Work instruction:
Please write out the lines of the data exactly, beginning with the first and ending with the line containing "The maximum period"; leave the pictures behind.

───── Records for processing ─────

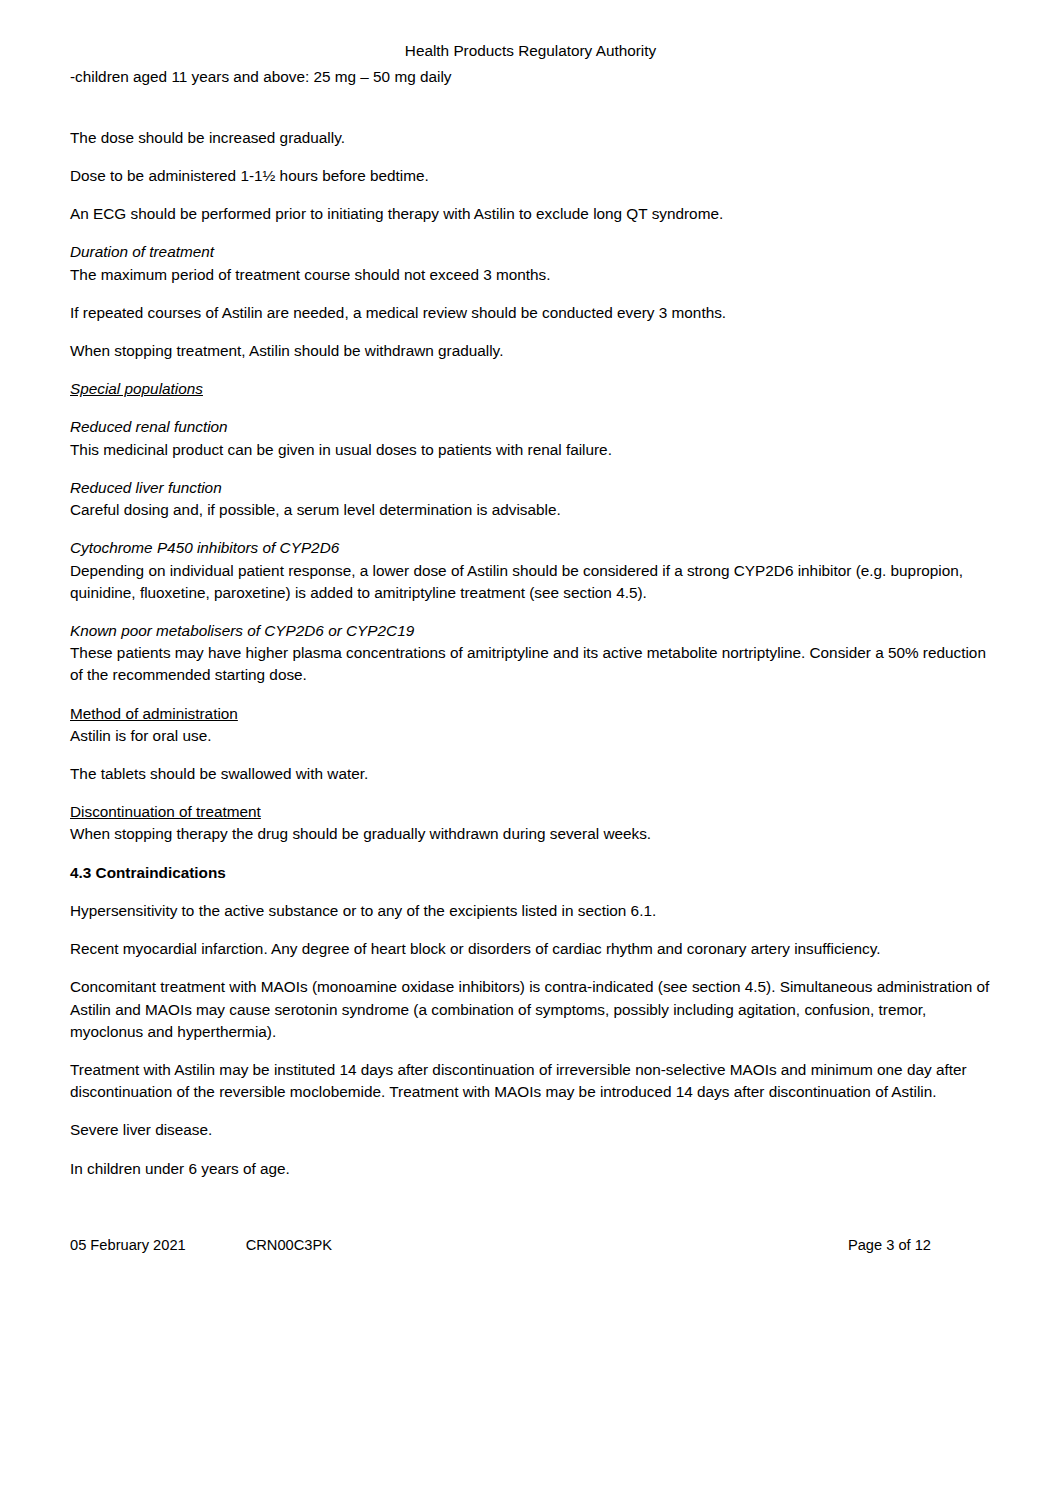Health Products Regulatory Authority
-children aged 11 years and above: 25 mg – 50 mg daily
The dose should be increased gradually.
Dose to be administered 1-1½ hours before bedtime.
An ECG should be performed prior to initiating therapy with Astilin to exclude long QT syndrome.
Duration of treatment
The maximum period of treatment course should not exceed 3 months.
If repeated courses of Astilin are needed, a medical review should be conducted every 3 months.
When stopping treatment, Astilin should be withdrawn gradually.
Special populations
Reduced renal function
This medicinal product can be given in usual doses to patients with renal failure.
Reduced liver function
Careful dosing and, if possible, a serum level determination is advisable.
Cytochrome P450 inhibitors of CYP2D6
Depending on individual patient response, a lower dose of Astilin should be considered if a strong CYP2D6 inhibitor (e.g. bupropion, quinidine, fluoxetine, paroxetine) is added to amitriptyline treatment (see section 4.5).
Known poor metabolisers of CYP2D6 or CYP2C19
These patients may have higher plasma concentrations of amitriptyline and its active metabolite nortriptyline. Consider a 50% reduction of the recommended starting dose.
Method of administration
Astilin is for oral use.
The tablets should be swallowed with water.
Discontinuation of treatment
When stopping therapy the drug should be gradually withdrawn during several weeks.
4.3 Contraindications
Hypersensitivity to the active substance or to any of the excipients listed in section 6.1.
Recent myocardial infarction. Any degree of heart block or disorders of cardiac rhythm and coronary artery insufficiency.
Concomitant treatment with MAOIs (monoamine oxidase inhibitors) is contra-indicated (see section 4.5). Simultaneous administration of Astilin and MAOIs may cause serotonin syndrome (a combination of symptoms, possibly including agitation, confusion, tremor, myoclonus and hyperthermia).
Treatment with Astilin may be instituted 14 days after discontinuation of irreversible non-selective MAOIs and minimum one day after discontinuation of the reversible moclobemide. Treatment with MAOIs may be introduced 14 days after discontinuation of Astilin.
Severe liver disease.
In children under 6 years of age.
05 February 2021
CRN00C3PK
Page 3 of 12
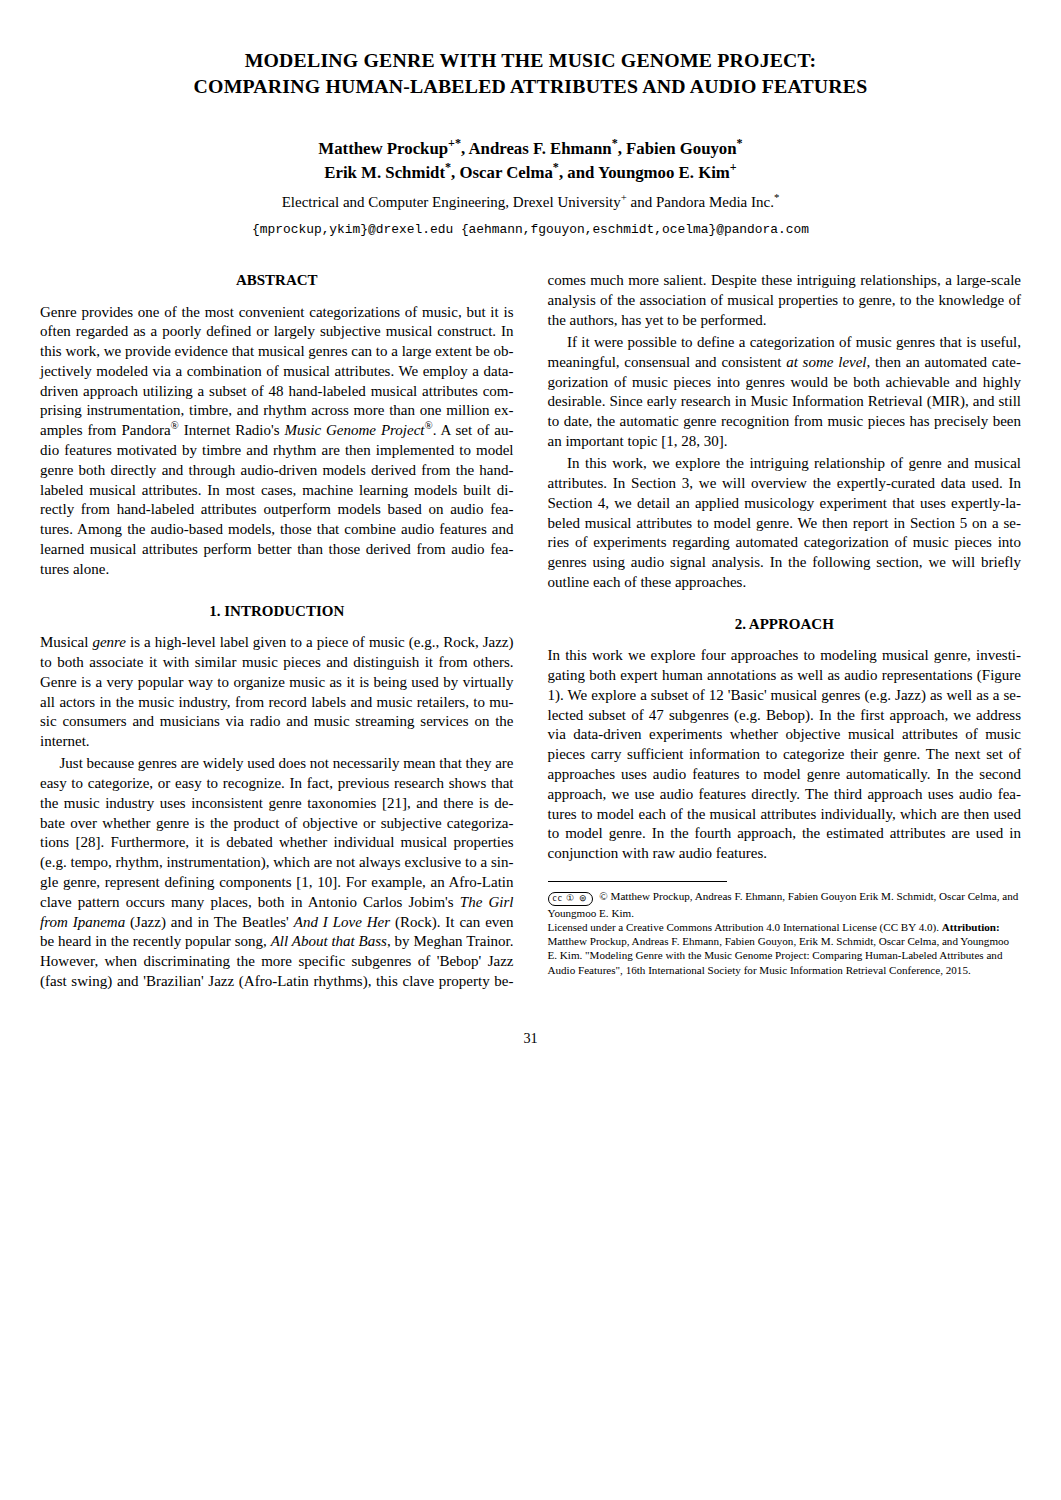Modeling Genre with the Music Genome Project:
Comparing Human-Labeled Attributes and Audio Features
Matthew Prockup+*, Andreas F. Ehmann*, Fabien Gouyon*
Erik M. Schmidt*, Oscar Celma*, and Youngmoo E. Kim+
Electrical and Computer Engineering, Drexel University+ and Pandora Media Inc.*
{mprockup,ykim}@drexel.edu {aehmann,fgouyon,eschmidt,ocelma}@pandora.com
Abstract
Genre provides one of the most convenient categorizations of music, but it is often regarded as a poorly defined or largely subjective musical construct. In this work, we provide evidence that musical genres can to a large extent be objectively modeled via a combination of musical attributes. We employ a data-driven approach utilizing a subset of 48 hand-labeled musical attributes comprising instrumentation, timbre, and rhythm across more than one million examples from Pandora® Internet Radio's Music Genome Project®. A set of audio features motivated by timbre and rhythm are then implemented to model genre both directly and through audio-driven models derived from the hand-labeled musical attributes. In most cases, machine learning models built directly from hand-labeled attributes outperform models based on audio features. Among the audio-based models, those that combine audio features and learned musical attributes perform better than those derived from audio features alone.
1. Introduction
Musical genre is a high-level label given to a piece of music (e.g., Rock, Jazz) to both associate it with similar music pieces and distinguish it from others. Genre is a very popular way to organize music as it is being used by virtually all actors in the music industry, from record labels and music retailers, to music consumers and musicians via radio and music streaming services on the internet.
Just because genres are widely used does not necessarily mean that they are easy to categorize, or easy to recognize. In fact, previous research shows that the music industry uses inconsistent genre taxonomies [21], and there is debate over whether genre is the product of objective or subjective categorizations [28]. Furthermore, it is debated whether individual musical properties (e.g. tempo, rhythm, instrumentation), which are not always exclusive to a single genre, represent defining components [1, 10]. For example, an Afro-Latin clave pattern occurs many places, both in Antonio Carlos Jobim's The Girl from Ipanema (Jazz) and in The Beatles' And I Love Her (Rock). It can even be heard in the recently popular song, All About that Bass, by Meghan Trainor. However, when discriminating the more specific subgenres of 'Bebop' Jazz (fast swing) and 'Brazilian' Jazz (Afro-Latin rhythms), this clave property becomes much more salient. Despite these intriguing relationships, a large-scale analysis of the association of musical properties to genre, to the knowledge of the authors, has yet to be performed.
If it were possible to define a categorization of music genres that is useful, meaningful, consensual and consistent at some level, then an automated categorization of music pieces into genres would be both achievable and highly desirable. Since early research in Music Information Retrieval (MIR), and still to date, the automatic genre recognition from music pieces has precisely been an important topic [1, 28, 30].
In this work, we explore the intriguing relationship of genre and musical attributes. In Section 3, we will overview the expertly-curated data used. In Section 4, we detail an applied musicology experiment that uses expertly-labeled musical attributes to model genre. We then report in Section 5 on a series of experiments regarding automated categorization of music pieces into genres using audio signal analysis. In the following section, we will briefly outline each of these approaches.
2. Approach
In this work we explore four approaches to modeling musical genre, investigating both expert human annotations as well as audio representations (Figure 1). We explore a subset of 12 'Basic' musical genres (e.g. Jazz) as well as a selected subset of 47 subgenres (e.g. Bebop). In the first approach, we address via data-driven experiments whether objective musical attributes of music pieces carry sufficient information to categorize their genre. The next set of approaches uses audio features to model genre automatically. In the second approach, we use audio features directly. The third approach uses audio features to model each of the musical attributes individually, which are then used to model genre. In the fourth approach, the estimated attributes are used in conjunction with raw audio features.
cc ① ⊜ © Matthew Prockup, Andreas F. Ehmann, Fabien Gouyon Erik M. Schmidt, Oscar Celma, and Youngmoo E. Kim.
Licensed under a Creative Commons Attribution 4.0 International License (CC BY 4.0). Attribution: Matthew Prockup, Andreas F. Ehmann, Fabien Gouyon, Erik M. Schmidt, Oscar Celma, and Youngmoo E. Kim. "Modeling Genre with the Music Genome Project: Comparing Human-Labeled Attributes and Audio Features", 16th International Society for Music Information Retrieval Conference, 2015.
31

─────

Output for this exercise:
Health Products Regulatory Authority
-children aged 11 years and above: 25 mg – 50 mg daily
The dose should be increased gradually.
Dose to be administered 1-1½ hours before bedtime.
An ECG should be performed prior to initiating therapy with Astilin to exclude long QT syndrome.
Duration of treatment
The maximum period of treatment course should not exceed 3 months.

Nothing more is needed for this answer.